I do have one final disclosure thought to leave with you. I believe it's equally useful (and important) to apply a basic principle of good disclosure to everything you draft. In any of these areas, the disclosure should be clear and concise and provide meaningful information to investors that is easy to understand. The substance and content of your disclosure need to be principles-based; the presentation does as well. It needs to be in Plain English.
Plain English is a phrase, like "principles-based", that may get thrown around a lot. It's important to remember what it really means though. It does not mean "dumbing down". It does not require stripping your disclosure of depth or context. It does mean presenting complex information in a clear and concise manner that is understandable to a broad audience. It takes time to write well, to write disclosure that is understandable and useful to investors. Take that time. Use the active voice, and speak directly. Write for investors, not lawyers.
I started my remarks today by talking about the new Compensation Discussion & Analysis section. Obviously, no one has drafted one of these before. There's no boilerplate out there, no precedents to mark up and reuse. If you're used to getting pressure to "match up" your disclosure to the disclosure of your company's peers or competitors, that won't exist this first year. You have a chance to start with a clean slate in that sense. Take it, and make a difference. And as you're working on those CD&A's for the first time, I hope you will remember my remarks this morning and what I've said about principles-based disclosure.

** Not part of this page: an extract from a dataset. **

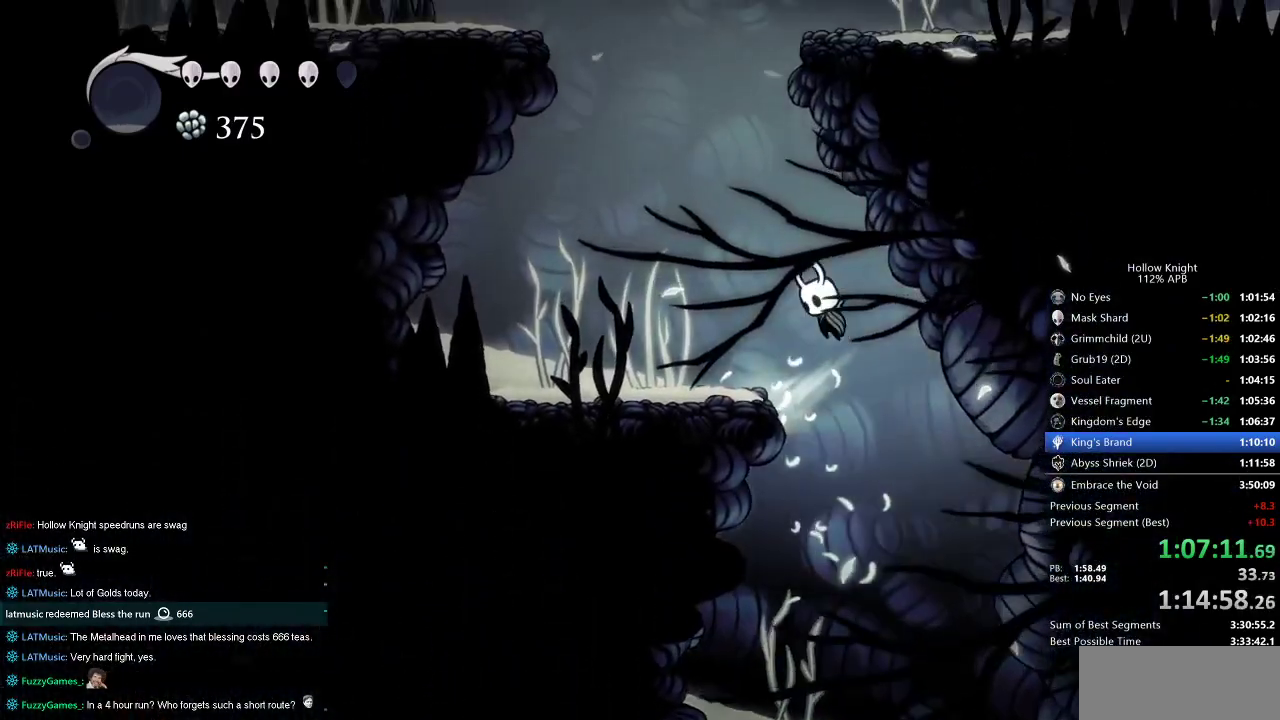
{"keys": ["jump", "right"], "events": [[200, "jump", "up"], [233, "jump", "down"], [283, "left", "up"], [417, "right", "down"]]}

As we all look ahead to the upcoming proxy season, I am sincerely heartened and enthusiastic about the chances of witnessing a sea change in the quality, and usefulness, of executive compensation disclosure. I believe that the groundwork the Commission has laid in adopting its new principles-based disclosure standards has considerably advanced the interests of investors. That vision will not reach fruition, however, without the partnership of America's companies in stepping up and providing the public with their own principles-based disclosures. That's where we need your help, and I hope we have given you a standard, and examples, to cite to your skeptical clients. Remember the message that should be conveyed: the principles matter.